Quando o pretérito mais- que- perfeito está de acordo com a norma culta?



1) Um leitor relata que uma colega de trabalho, em suas peças jurídicas, usa do pretérito mais-que-perfeito o tempo todo, nos lugares em que o normal seria empregar o pretérito perfeito. E indaga se essa é uma opção estilística válida, ou se há equívoco na utilização indiscriminada desse tempo verbal.
2) Em termos de fixação de premissas, observe-se que o pretérito perfeito indica uma ação terminada ("Fiz o trabalho"), enquanto o pretérito mais-que-perfeito aponta uma ação passada em relação ao próprio perfeito ("Quando ela chegou, eu já fizera [ou tinha feito] o trabalho".

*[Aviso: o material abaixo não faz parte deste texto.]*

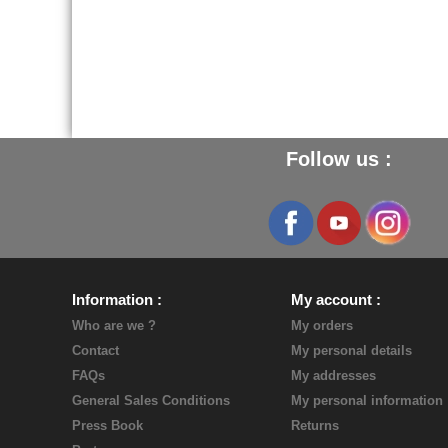
Follow us :
Information
My account
Who are we ?
My orders
Contact
My personal details
FAQs
My addresses
General Sales Conditions
My personal information
Press Book
Returns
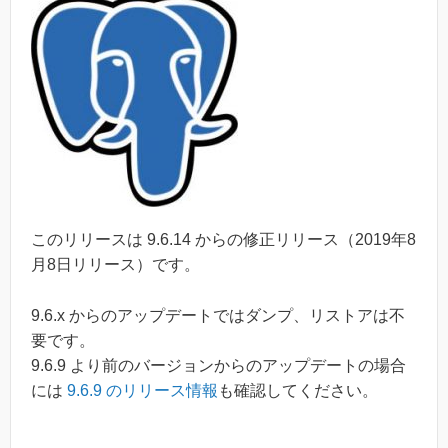
このリリースは 9.6.14 からの修正リリース（2019年8
月8日リリース）です。
9.6.x からのアップデートではダンプ、リストアは不
要です。
9.6.9 より前のバージョンからのアップデートの場合
には
9.6.9 のリリース情報
も確認してください。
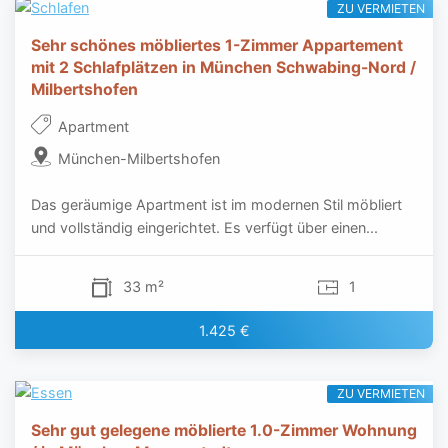
ZU VERMIETEN
Sehr schönes möbliertes 1-Zimmer Appartement
mit 2 Schlafplätzen in München Schwabing-Nord /
Milbertshofen
Apartment
München-Milbertshofen
Das geräumige Apartment ist im modernen Stil möbliert
und vollständig eingerichtet. Es verfügt über einen...
33 m²
1
1.425 €
ZU VERMIETEN
Sehr gut gelegene möblierte 1.0-Zimmer Wohnung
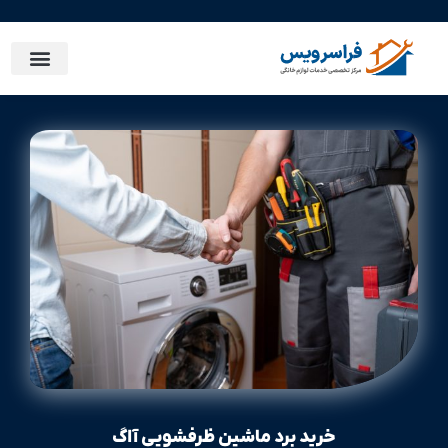
خرید برد ماشین ظرفشویی آاگ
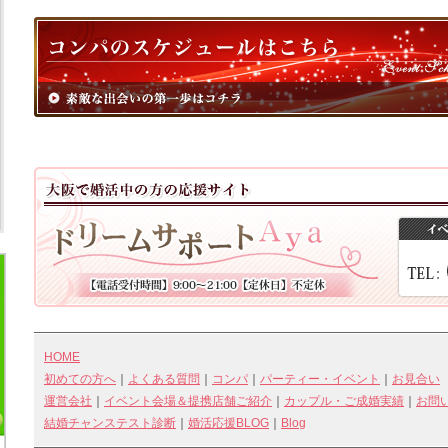
HOME
初めての方へ
｜
よくある質問
｜
コンパ
｜
パーティー・イベント
｜
お見合い
運営会社
｜
イベント会場＆提携店舗ご紹介
｜
カップル・ご成婚実績
｜
お問
結婚チャンステスト診断
｜
婚活応援BLOG
｜
Blog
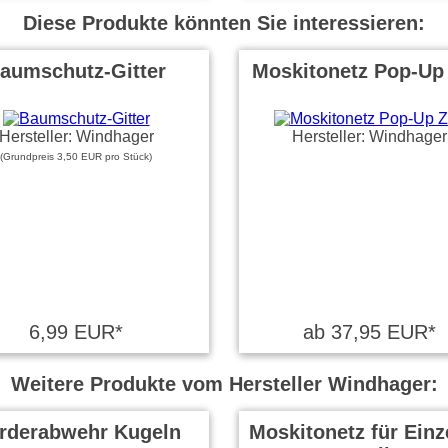
Diese Produkte könnten Sie interessieren:
aumschutz-Gitter
Moskitonetz Pop-Up 
Hersteller: Windhager
Hersteller: Windhager
(Grundpreis 3,50 EUR pro Stück)
6,99 EUR*
ab 37,95 EUR*
Weitere Produkte vom Hersteller Windhager:
rderabwehr Kugeln
Moskitonetz für Einz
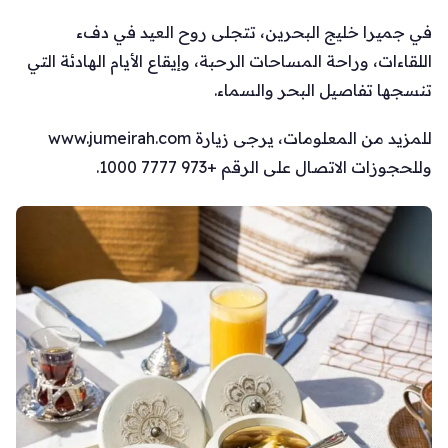
في جميرا خليج البحرين، تتجلى روح العيد في دفء
اللقاءات، وراحة المساحات الرحبة، وإيقاع الأيام الهادئة التي
تنسجها تفاصيل البحر والسماء.
للمزيد من المعلومات، يرجى زيارة www.jumeirah.com
وللحجوزات الاتصال على الرقم +973 7777 1000.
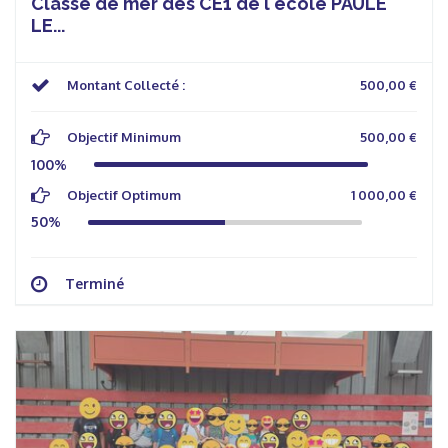
Classe de mer des CE1 de l'école PAULE
LE...
Montant Collecté :
500,00 €
Objectif Minimum
500,00 €
100%
Objectif Optimum
1 000,00 €
50%
Terminé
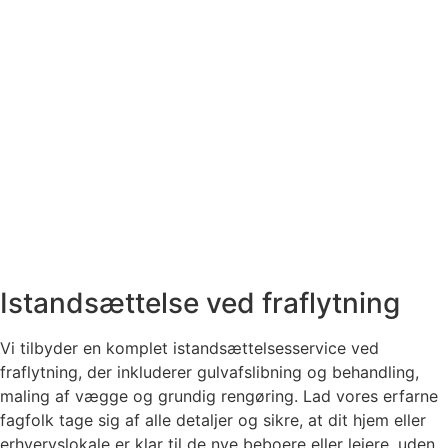
Istandsættelse ved fraflytning
Vi tilbyder en komplet istandsættelsesservice ved
fraflytning, der inkluderer gulvafslibning og behandling,
maling af vægge og grundig rengøring. Lad vores erfarne
fagfolk tage sig af alle detaljer og sikre, at dit hjem eller
erhvervslokale er klar til de nye beboere eller lejere, uden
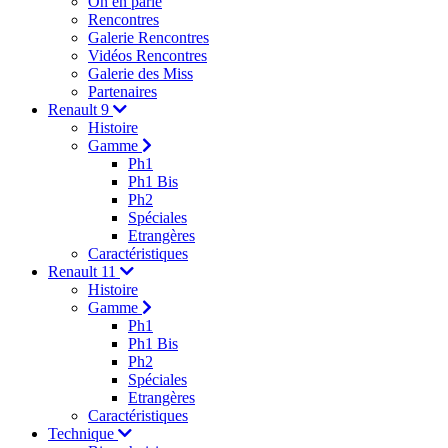
On en parle
Rencontres
Galerie Rencontres
Vidéos Rencontres
Galerie des Miss
Partenaires
Renault 9
Histoire
Gamme
Ph1
Ph1 Bis
Ph2
Spéciales
Etrangères
Caractéristiques
Renault 11
Histoire
Gamme
Ph1
Ph1 Bis
Ph2
Spéciales
Etrangères
Caractéristiques
Technique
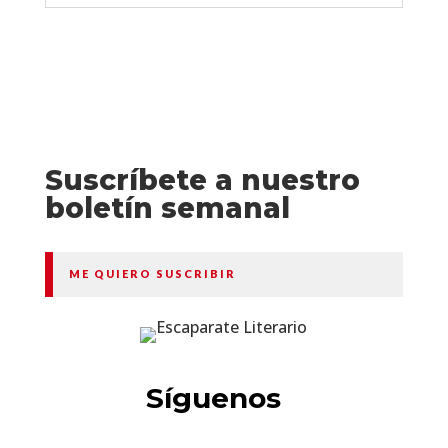
Suscríbete a nuestro
boletín semanal
ME QUIERO SUSCRIBIR
Síguenos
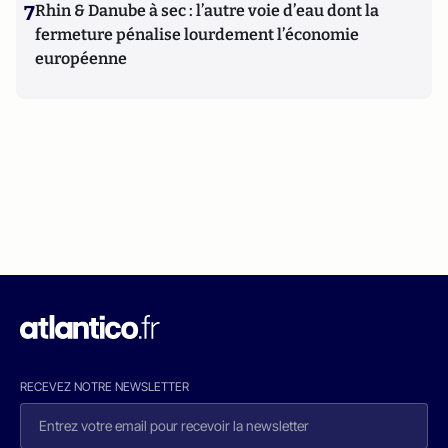
7
Rhin & Danube à sec : l’autre voie d’eau dont la
fermeture pénalise lourdement l’économie
européenne
RECEVEZ NOTRE NEWSLETTER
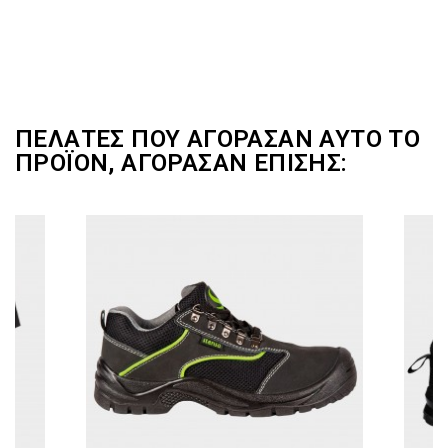
ΠΕΛΆΤΕΣ ΠΟΥ ΑΓΌΡΑΣΑΝ ΑΥΤΌ ΤΟ
ΠΡΟΪΌΝ, ΑΓΌΡΑΣΑΝ ΕΠΊΣΗΣ:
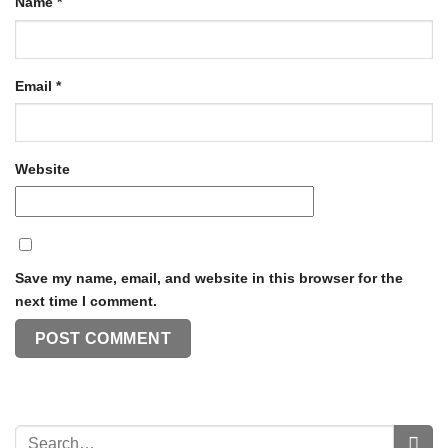
Name
*
Email
*
Website
Save my name, email, and website in this browser for the
next time I comment.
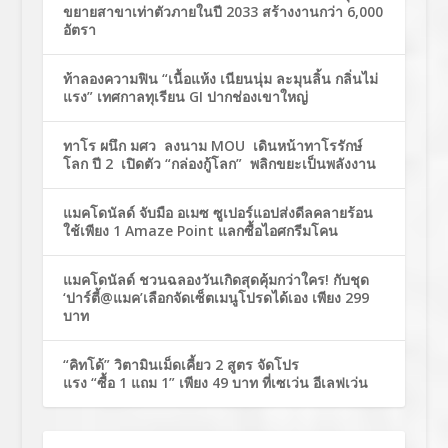
ขยายสาขาเท่าตัวภายในปี 2033 สร้างงานกว่า 6,000
อัตรา
ท้าลองความฟิน “เนื้อแห้ง เนียนนุ่ม ละมุนลิ้น กลิ่นไม่
แรง” เทศกาลทุเรียน GI ปากช่องเขาใหญ่
ทาโร ผนึก มศว ลงนาม MOU เดินหน้าทาโรรักษ์
โลก ปี 2 เปิดตัว “กล่องกู้โลก” พลิกขยะเป็นพลังงาน
แมคโดนัลด์ จับมือ อเมซ ซูเปอร์แอปส่งดีลคลายร้อน
ใช้เพียง 1 Amaze Point แลกซื้อไอศกรีมโคน
แมคโดนัลด์ ชวนฉลองวันเกิดสุดคุ้มกว่าใคร! กับชุด
‘ปาร์ตี้@แมค’เลือกจัดเซ็ตเมนูโปรดได้เอง เพียง 299
บาท
“คิทโด้” วิตามินเม็ดเคี้ยว 2 สูตร จัดโปร
แรง “ซื้อ 1 แถม 1” เพียง 49 บาท ที่เซเว่น อีเลฟเว่น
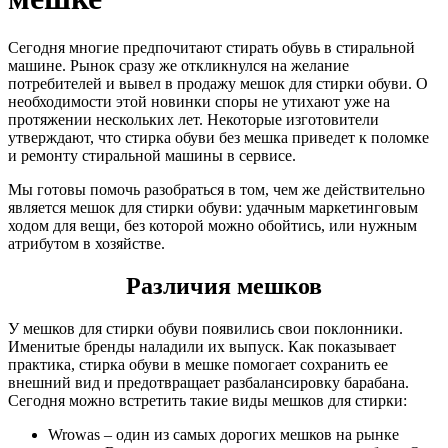
Сегодня многие предпочитают стирать обувь в стиральной
машине. Рынок сразу же откликнулся на желание
потребителей и вывел в продажу мешок для стирки обуви. О
необходимости этой новинки споры не утихают уже на
протяжении нескольких лет. Некоторые изготовители
утверждают, что стирка обуви без мешка приведет к поломке
и ремонту стиральной машины в сервисе.
Мы готовы помочь разобраться в том, чем же действительно
является мешок для стирки обуви: удачным маркетинговым
ходом для вещи, без которой можно обойтись, или нужным
атрибутом в хозяйстве.
Различия мешков
У мешков для стирки обуви появились свои поклонники.
Именитые бренды наладили их выпуск. Как показывает
практика, стирка обуви в мешке помогает сохранить ее
внешний вид и предотвращает разбалансировку барабана.
Сегодня можно встретить такие виды мешков для стирки:
Wrowas – один из самых дорогих мешков на рынке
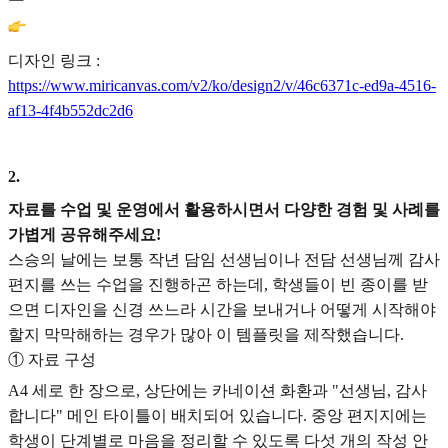
디자인 링크 :
https://www.miricanvas.com/v2/ko/design2/v/46c6371c-ed9a-4516-
af13-4f4b552dc2d6
2
.
자료를 수업 및 운영에서 활용하시면서 다양한 경험 및 사례를
가볍게 공유해주세요!
스승의 날에는 보통 작년 담임 선생님이나 전담 선생님께 감사
편지를 쓰는 수업을 진행하곤 하는데, 학생들이 빈 종이를 받
으면 디자인을 신경 쓰느라 시간을 보내거나 어떻게 시작해야
할지 막막해하는 경우가 많아 이 템플릿을 제작했습니다.
① 자료 구성
A4 세로 한 장으로, 상단에는 카네이션 화환과 "선생님, 감사
합니다" 메인 타이틀이 배치되어 있습니다. 중앙 편지지에는
학생이 단계별로 마음을 정리할 수 있도록 다섯 개의 작성 안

3) Para Evanildo Bechara, em seu emprego clássico, o pretérito mais-que-perfeito "denota uma ação anterior a outra já passada"1, e isso se pode observar com facilidade em exemplo de autor inquestionável: "No dia seguinte, antes de me recitar nada, explicou-me o capitão que só por motivos graves abraçara a profissão marítima..." (Machado de Assis).
4) Em segunda possibilidade de emprego, o pretérito mais-que-perfeito pode, sem correlação com outra ação passada, denotar um fato vagamente situado no passado, como se dá no seguinte exemplo: "Nascera na senzala, de mãe escrava, e seus primeiros anos vivera-os pelos cantos escuros da cozinha, sobre velha esteira e trapos imundos" (Monteiro Lobato).
5) E, para o que interessa aqui, não há outra permissão para emprego do pretérito mais-que-perfeito.
6) Respondendo de modo mais direto ao leitor, pode-se dizer que, se não ocorre nenhum dos casos citados – (i) nem ação anterior a outra já passada, (ii) nem fato vagamente situado no passado, mesmo sem correlação com outra ação passada – , mas se lança mão do pretérito mais-que-perfeito como simples equivalente do pretérito perfeito, então o que há é um equívoco nesse indiscriminado emprego de tempo verbal.